======== Materials provided ========

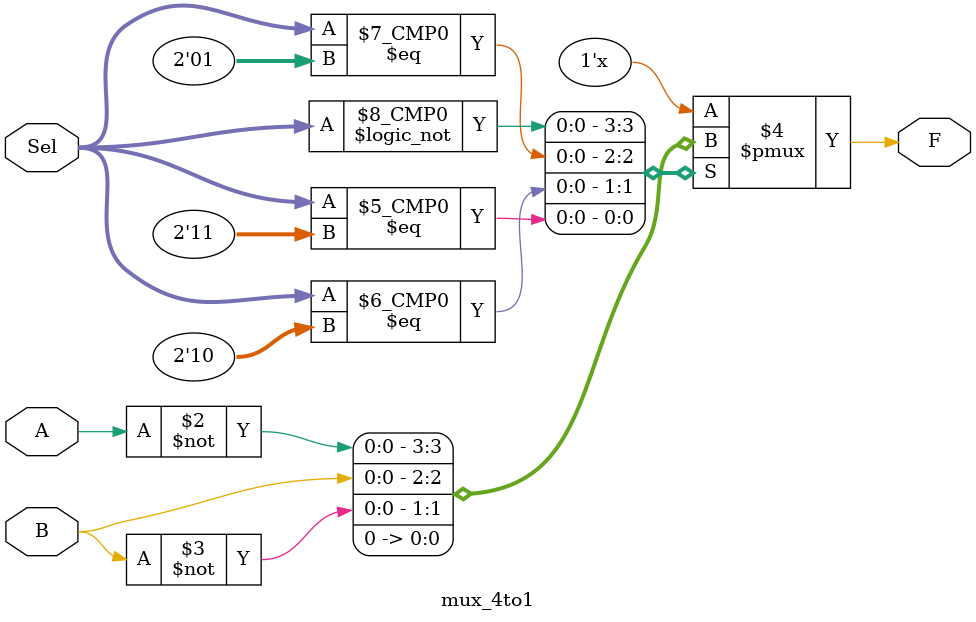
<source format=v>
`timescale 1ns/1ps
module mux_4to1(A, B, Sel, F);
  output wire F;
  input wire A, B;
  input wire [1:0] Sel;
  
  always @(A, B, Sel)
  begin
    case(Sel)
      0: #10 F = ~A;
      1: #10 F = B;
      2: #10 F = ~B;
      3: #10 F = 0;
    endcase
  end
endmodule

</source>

========
======== Materials provided ========

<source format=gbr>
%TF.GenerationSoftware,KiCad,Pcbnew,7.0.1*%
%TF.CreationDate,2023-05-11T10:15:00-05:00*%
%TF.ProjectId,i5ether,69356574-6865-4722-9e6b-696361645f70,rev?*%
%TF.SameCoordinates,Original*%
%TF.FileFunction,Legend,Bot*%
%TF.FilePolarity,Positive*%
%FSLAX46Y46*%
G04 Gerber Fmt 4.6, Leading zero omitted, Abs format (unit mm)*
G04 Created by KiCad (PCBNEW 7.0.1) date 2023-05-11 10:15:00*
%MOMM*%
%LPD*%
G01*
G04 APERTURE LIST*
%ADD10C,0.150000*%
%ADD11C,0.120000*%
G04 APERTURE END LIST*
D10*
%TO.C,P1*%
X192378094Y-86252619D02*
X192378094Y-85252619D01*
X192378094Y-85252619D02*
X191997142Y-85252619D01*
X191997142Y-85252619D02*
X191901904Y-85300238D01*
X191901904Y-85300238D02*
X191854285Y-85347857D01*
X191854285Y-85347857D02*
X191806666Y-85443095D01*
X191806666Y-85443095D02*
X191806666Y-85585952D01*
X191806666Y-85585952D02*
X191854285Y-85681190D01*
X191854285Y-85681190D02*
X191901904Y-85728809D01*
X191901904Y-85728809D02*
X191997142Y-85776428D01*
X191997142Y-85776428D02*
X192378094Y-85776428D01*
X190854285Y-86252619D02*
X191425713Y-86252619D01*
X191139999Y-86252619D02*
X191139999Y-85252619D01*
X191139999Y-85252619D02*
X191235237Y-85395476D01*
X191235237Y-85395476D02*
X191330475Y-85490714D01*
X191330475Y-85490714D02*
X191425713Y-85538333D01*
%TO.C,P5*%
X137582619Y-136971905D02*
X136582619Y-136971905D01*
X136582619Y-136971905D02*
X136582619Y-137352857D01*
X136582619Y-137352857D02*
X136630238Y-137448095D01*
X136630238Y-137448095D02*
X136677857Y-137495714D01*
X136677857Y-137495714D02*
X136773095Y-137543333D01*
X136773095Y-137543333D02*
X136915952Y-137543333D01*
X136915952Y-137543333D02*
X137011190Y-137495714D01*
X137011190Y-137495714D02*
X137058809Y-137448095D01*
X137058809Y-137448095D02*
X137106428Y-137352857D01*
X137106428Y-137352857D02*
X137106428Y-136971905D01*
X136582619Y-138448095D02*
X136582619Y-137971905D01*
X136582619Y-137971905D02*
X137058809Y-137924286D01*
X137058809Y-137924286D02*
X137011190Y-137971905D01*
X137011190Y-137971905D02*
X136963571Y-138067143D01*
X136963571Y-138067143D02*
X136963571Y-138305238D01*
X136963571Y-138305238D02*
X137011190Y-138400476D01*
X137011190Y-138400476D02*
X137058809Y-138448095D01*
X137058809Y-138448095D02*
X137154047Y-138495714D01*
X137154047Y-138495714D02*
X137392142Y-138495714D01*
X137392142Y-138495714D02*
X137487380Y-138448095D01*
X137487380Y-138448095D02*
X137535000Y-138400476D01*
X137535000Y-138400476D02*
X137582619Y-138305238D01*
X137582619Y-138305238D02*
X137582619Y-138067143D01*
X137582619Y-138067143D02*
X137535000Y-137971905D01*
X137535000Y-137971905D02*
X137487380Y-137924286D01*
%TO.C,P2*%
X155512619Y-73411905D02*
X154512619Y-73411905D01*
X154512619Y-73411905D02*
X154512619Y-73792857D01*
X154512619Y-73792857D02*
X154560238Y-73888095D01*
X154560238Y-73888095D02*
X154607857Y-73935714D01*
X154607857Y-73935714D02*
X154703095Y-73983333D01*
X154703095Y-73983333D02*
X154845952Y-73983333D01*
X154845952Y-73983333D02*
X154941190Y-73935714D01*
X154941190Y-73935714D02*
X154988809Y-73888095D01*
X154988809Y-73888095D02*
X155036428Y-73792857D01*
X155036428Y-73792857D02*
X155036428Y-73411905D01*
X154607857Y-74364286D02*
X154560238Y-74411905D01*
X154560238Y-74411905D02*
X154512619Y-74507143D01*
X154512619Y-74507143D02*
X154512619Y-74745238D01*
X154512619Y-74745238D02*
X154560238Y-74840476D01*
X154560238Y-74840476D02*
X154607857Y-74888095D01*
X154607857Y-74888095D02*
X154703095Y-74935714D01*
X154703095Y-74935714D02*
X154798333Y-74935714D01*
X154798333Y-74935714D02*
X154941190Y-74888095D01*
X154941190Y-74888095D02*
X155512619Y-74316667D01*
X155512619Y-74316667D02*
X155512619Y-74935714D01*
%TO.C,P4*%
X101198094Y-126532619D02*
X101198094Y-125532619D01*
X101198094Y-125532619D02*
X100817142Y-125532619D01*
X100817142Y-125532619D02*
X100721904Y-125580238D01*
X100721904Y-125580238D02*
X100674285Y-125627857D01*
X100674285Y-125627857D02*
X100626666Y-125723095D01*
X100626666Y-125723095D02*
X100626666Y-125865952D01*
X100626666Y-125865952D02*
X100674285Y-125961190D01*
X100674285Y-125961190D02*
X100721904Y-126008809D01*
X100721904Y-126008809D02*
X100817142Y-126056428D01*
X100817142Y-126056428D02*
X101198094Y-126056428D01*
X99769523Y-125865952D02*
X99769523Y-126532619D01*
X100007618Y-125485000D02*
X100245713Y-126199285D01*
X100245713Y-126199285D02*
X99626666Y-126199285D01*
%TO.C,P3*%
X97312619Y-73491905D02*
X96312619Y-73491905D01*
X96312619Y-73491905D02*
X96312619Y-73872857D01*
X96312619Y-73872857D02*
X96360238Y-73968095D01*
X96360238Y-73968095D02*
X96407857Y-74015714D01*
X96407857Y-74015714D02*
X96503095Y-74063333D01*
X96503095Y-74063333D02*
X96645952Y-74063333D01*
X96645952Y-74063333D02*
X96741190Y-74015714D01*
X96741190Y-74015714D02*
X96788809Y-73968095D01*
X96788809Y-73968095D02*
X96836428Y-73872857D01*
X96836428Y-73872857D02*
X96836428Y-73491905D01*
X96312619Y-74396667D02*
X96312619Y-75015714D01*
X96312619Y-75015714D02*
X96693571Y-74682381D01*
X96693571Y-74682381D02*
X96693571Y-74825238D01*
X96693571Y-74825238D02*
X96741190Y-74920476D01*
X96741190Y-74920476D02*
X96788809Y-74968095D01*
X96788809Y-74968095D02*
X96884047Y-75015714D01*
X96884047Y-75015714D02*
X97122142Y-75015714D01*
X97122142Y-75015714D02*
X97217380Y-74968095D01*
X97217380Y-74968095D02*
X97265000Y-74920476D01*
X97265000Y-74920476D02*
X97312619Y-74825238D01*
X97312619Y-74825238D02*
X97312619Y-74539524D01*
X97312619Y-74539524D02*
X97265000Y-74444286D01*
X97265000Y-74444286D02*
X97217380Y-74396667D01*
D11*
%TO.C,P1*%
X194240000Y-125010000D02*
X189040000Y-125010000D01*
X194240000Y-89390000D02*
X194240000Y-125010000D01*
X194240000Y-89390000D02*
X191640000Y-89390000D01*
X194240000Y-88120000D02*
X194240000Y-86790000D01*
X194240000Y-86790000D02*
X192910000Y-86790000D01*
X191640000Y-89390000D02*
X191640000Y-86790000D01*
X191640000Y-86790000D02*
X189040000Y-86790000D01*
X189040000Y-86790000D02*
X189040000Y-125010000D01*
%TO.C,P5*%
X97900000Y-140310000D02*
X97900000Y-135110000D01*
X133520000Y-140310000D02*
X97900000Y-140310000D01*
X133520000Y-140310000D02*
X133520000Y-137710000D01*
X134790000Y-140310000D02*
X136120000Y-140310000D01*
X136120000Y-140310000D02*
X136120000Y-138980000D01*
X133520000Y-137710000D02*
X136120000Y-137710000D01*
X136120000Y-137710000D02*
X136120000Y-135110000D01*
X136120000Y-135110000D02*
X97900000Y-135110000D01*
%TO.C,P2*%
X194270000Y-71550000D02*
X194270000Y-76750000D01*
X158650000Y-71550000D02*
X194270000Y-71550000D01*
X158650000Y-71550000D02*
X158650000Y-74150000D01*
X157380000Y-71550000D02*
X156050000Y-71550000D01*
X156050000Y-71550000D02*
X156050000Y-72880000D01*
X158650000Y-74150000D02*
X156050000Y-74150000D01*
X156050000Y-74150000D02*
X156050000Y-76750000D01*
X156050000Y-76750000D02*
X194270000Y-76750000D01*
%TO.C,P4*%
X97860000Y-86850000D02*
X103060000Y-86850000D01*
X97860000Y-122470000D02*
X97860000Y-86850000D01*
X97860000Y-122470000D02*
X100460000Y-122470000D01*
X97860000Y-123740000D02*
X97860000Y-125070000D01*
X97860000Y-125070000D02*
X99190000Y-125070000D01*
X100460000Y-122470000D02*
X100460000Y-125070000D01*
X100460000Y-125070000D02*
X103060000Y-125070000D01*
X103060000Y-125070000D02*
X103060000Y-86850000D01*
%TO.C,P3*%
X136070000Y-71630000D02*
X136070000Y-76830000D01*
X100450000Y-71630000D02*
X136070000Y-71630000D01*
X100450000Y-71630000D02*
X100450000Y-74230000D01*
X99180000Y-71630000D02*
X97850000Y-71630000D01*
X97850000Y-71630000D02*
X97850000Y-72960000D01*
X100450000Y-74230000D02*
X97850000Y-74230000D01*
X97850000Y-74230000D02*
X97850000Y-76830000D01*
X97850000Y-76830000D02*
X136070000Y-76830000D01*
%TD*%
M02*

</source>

========
======== Materials provided ========

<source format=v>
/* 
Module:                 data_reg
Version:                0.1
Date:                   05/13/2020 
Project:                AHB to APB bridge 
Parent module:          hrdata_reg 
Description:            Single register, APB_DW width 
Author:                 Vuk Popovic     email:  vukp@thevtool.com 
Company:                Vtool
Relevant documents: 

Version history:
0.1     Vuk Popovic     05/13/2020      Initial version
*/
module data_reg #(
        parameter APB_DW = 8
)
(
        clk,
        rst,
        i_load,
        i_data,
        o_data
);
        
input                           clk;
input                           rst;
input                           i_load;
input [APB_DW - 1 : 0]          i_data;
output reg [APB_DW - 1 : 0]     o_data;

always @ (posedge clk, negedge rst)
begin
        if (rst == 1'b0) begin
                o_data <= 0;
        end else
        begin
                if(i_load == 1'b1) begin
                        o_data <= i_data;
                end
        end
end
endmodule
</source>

========

> **Written task**
Copy all lines above where "always" is present.

> **Reply**
  always @(A, B, Sel)
always @ (posedge clk, negedge rst)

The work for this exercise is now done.